> _Task prompt_: Among the lines below, how many have the word "this"? The reply is that number alone.
========================
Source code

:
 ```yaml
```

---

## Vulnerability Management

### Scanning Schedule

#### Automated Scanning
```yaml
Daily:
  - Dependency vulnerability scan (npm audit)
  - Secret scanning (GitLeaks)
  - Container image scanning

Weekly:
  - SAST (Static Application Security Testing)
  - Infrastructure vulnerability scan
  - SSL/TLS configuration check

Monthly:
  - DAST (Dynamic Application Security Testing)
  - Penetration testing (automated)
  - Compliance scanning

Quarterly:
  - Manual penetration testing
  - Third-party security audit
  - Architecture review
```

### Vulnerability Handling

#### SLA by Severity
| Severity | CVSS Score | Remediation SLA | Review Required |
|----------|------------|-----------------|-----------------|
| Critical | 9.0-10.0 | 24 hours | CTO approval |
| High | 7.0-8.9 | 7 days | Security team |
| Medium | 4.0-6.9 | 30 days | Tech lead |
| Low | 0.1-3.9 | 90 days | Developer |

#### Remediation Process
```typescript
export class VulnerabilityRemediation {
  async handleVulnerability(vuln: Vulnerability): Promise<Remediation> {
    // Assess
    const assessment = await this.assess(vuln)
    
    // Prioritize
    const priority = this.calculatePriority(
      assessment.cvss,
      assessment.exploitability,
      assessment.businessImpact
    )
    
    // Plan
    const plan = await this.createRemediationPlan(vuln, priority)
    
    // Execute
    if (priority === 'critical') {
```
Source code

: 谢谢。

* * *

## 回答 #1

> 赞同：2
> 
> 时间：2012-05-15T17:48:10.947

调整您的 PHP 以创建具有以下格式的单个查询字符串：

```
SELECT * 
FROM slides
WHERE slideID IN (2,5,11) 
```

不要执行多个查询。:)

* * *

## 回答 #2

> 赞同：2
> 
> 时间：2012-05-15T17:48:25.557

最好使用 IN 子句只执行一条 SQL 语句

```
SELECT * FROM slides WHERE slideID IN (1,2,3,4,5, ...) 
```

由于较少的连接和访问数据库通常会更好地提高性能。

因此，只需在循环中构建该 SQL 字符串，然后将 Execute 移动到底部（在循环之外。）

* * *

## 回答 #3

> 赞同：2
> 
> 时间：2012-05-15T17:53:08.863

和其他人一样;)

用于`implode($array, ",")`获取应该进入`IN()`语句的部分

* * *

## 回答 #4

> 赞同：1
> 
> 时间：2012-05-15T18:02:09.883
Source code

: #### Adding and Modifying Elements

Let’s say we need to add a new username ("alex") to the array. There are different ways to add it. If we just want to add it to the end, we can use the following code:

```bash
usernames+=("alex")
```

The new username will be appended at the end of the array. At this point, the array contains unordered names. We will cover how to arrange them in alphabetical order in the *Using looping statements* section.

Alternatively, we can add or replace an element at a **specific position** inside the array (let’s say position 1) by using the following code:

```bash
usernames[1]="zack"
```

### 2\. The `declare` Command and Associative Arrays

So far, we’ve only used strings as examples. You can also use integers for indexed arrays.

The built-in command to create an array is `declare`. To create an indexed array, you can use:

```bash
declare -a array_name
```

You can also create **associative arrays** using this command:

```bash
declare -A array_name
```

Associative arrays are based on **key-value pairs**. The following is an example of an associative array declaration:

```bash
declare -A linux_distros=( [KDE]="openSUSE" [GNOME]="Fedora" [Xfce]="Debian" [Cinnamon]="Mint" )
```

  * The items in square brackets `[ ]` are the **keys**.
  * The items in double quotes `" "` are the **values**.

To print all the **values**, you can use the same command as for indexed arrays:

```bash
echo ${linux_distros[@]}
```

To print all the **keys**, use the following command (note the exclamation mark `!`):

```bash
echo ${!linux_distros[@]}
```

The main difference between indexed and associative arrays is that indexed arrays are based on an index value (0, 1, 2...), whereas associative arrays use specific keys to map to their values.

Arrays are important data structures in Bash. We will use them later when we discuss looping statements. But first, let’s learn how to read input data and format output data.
========================
> _Expected output_: 5